Lonely Planet review for Roman Baths
Ever since the Romans arrived in Bath, life in the city has revolved around the three geothermal springs that bubble up near the abbey. In typically ostentatious style, the Romans constructed a glorious complex of bathhouses above these thermal waters to take advantage of their natural temperature, which is a constant 46°C. Situated alongside an important temple dedicated to the healing goddess Sulis-Minerva, the baths are believed to have attracted tourists from right across the Empire, and now form one of the best-preserved ancient Roman spas in the world.
The heart of the complex is the Great Bath, a large lead-lined pool filled with steaming, geothermally heated water from the so-called 'Sacred Spring' to a depth of 1.6m. Though it's now open to the air, the bath would originally have been covered by a vast 45m-high barrel-vaulted roof. Further bathing pools and changing rooms are situated to the east and west, with excavated sections revealing the hypocaust system that would have kept the bathing rooms balmy.

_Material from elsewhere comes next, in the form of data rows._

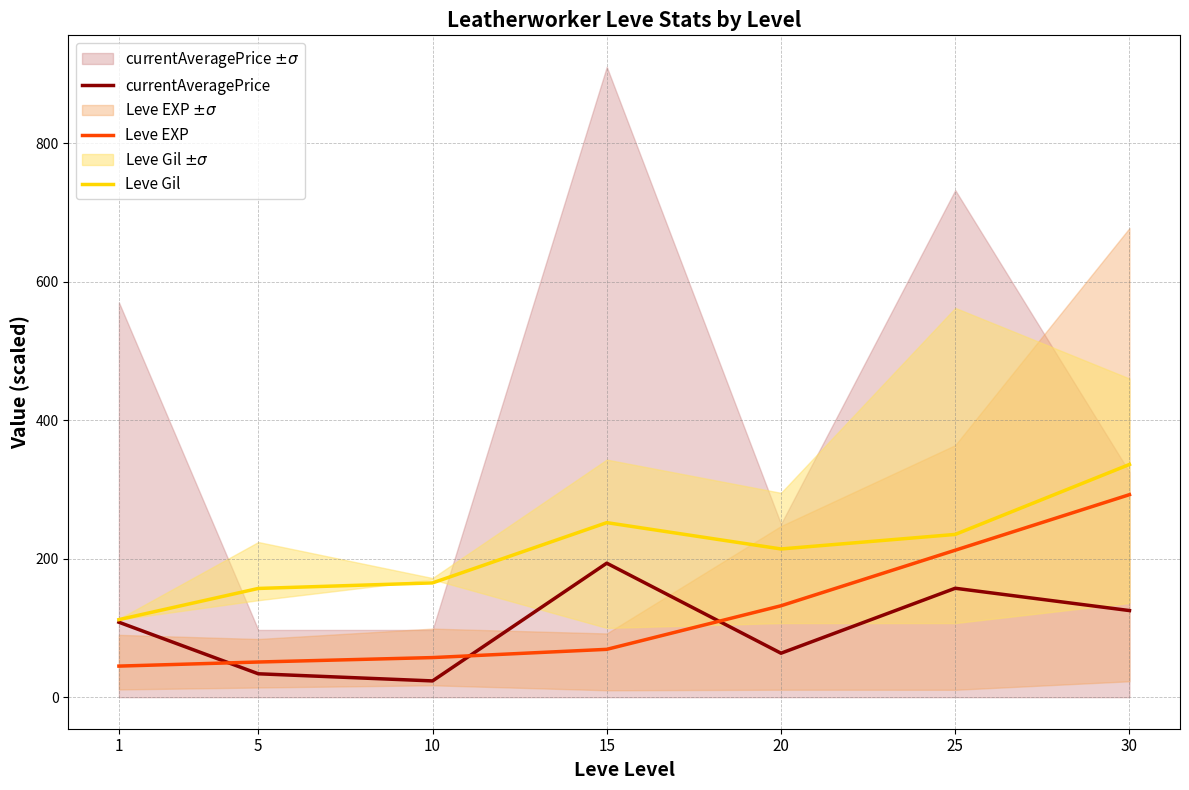

What is the difference between the maximum and minimum values in the Leve EXP series?

247.5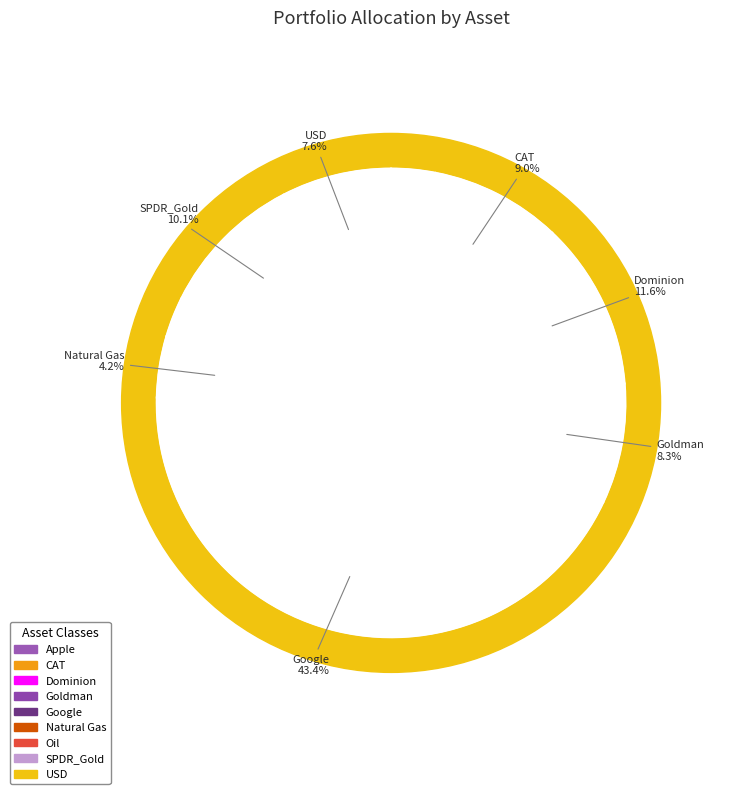

Which has a higher value, CAT or Oil?

CAT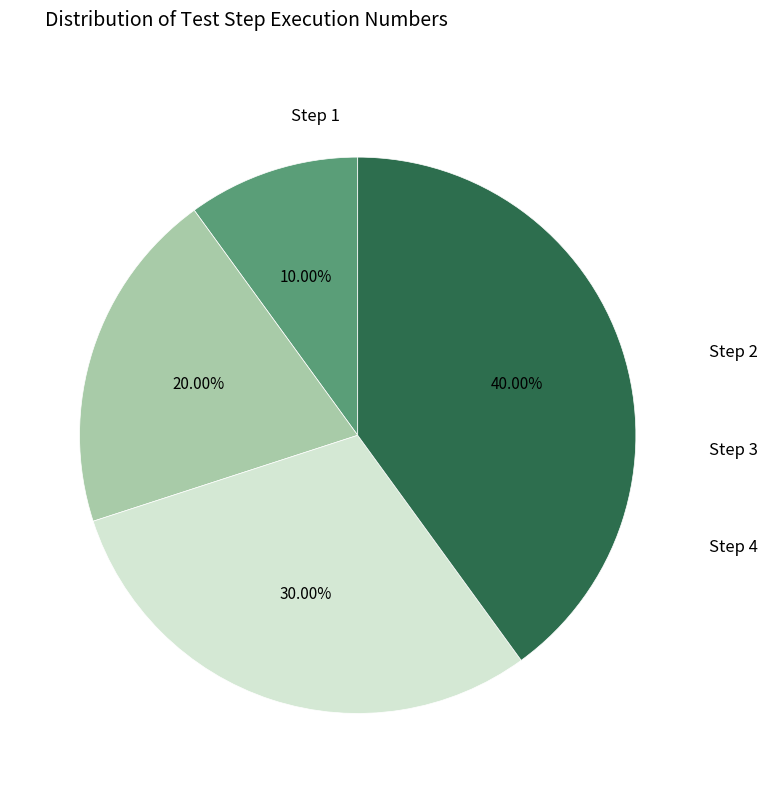

To the nearest percent, what is the difference between the largest and smallest slice percentages?

30%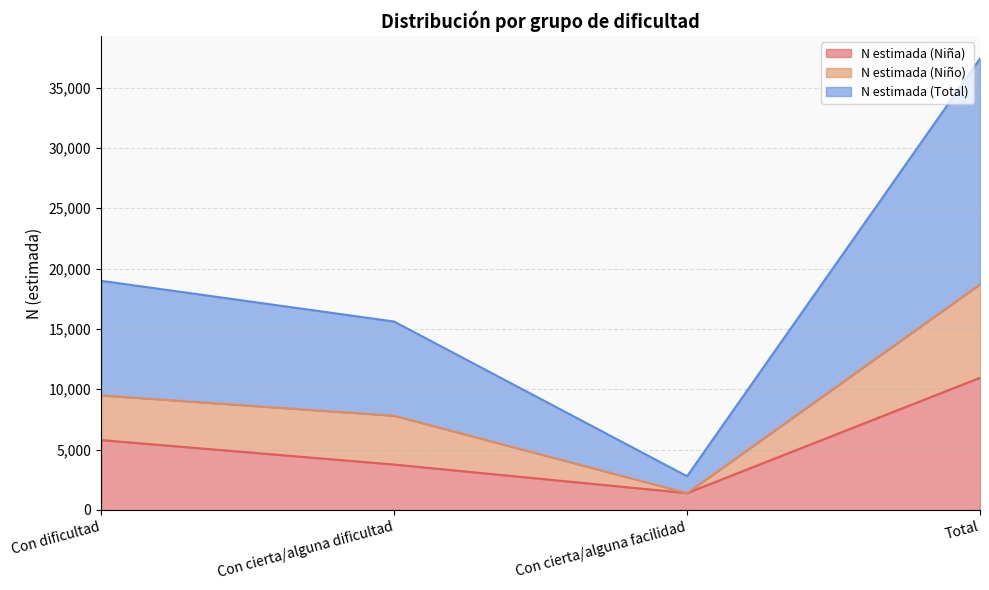

Is it true that N estimada (Niña) equals 1398 at Con cierta/alguna facilidad?

True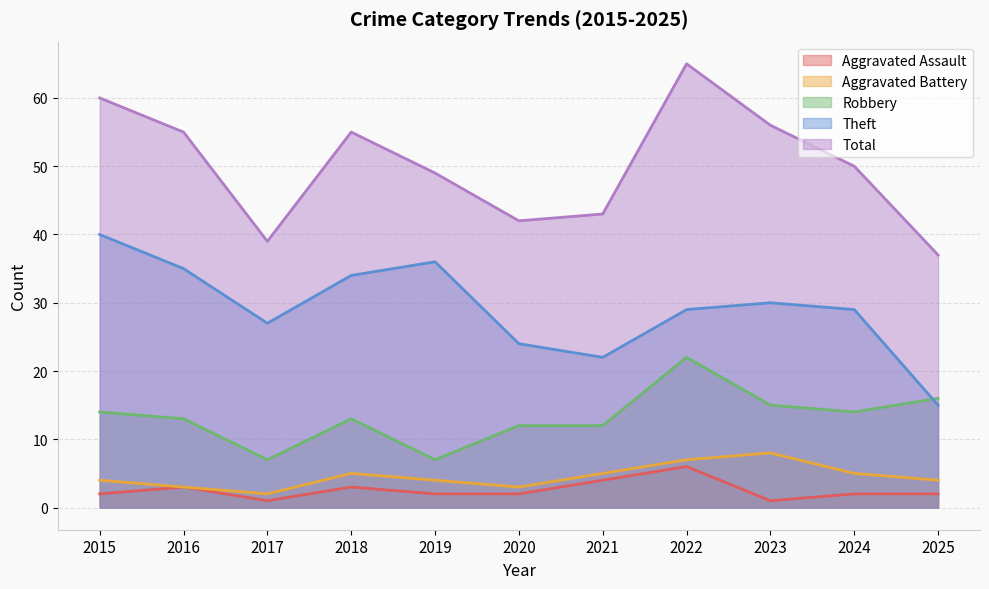

True or false: Theft and Aggravated Assault cross at least once.

False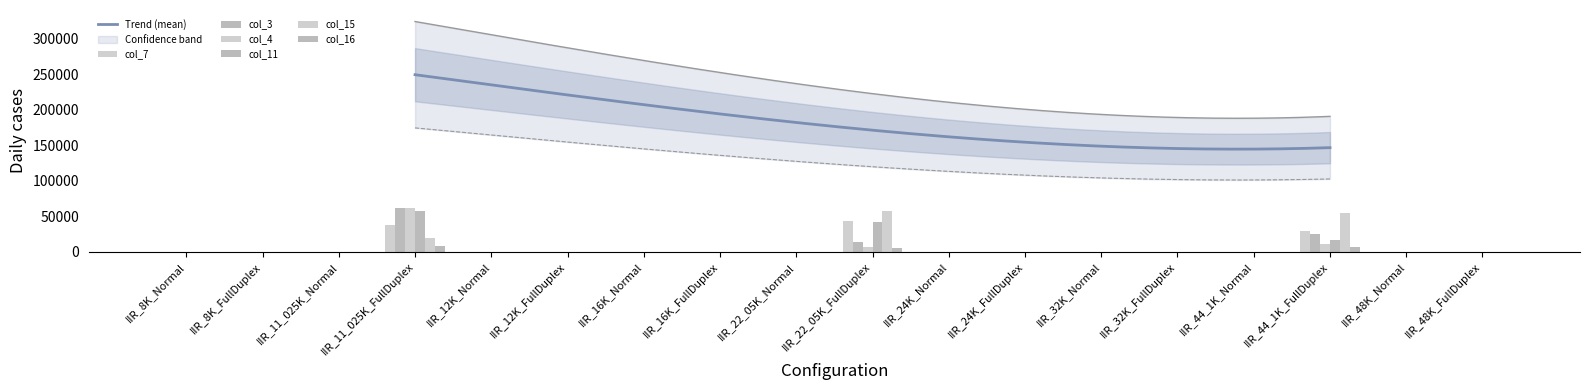

What is the minimum value for Trend (mean)?

144635.9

One of the most picturesque corners of the complex is the 12th-century King's Bath, built around the original sacred spring; 1.5 million litres of hot water still pour into the pool every day. Beneath the Pump Room are the remains of the Temple of Sulis-Minerva; look out for the famous gilded head of Minerva herself and the engraved Haruspex stone on which the statue would originally have stood.
Even though the baths are off-limits to modern-day bathers, they remain a fascinating window into everyday Roman life, and unsurprisingly get very busy. You can usually avoid the worst crowds by buying tickets in advance online, visiting early on a midweek morning, and by avoiding July and August. Admission includes an audioguide in a choice of eight languages, featuring a special commentary by the bestselling author Bill Bryson.
Joint tickets are available with the Fashion Museum.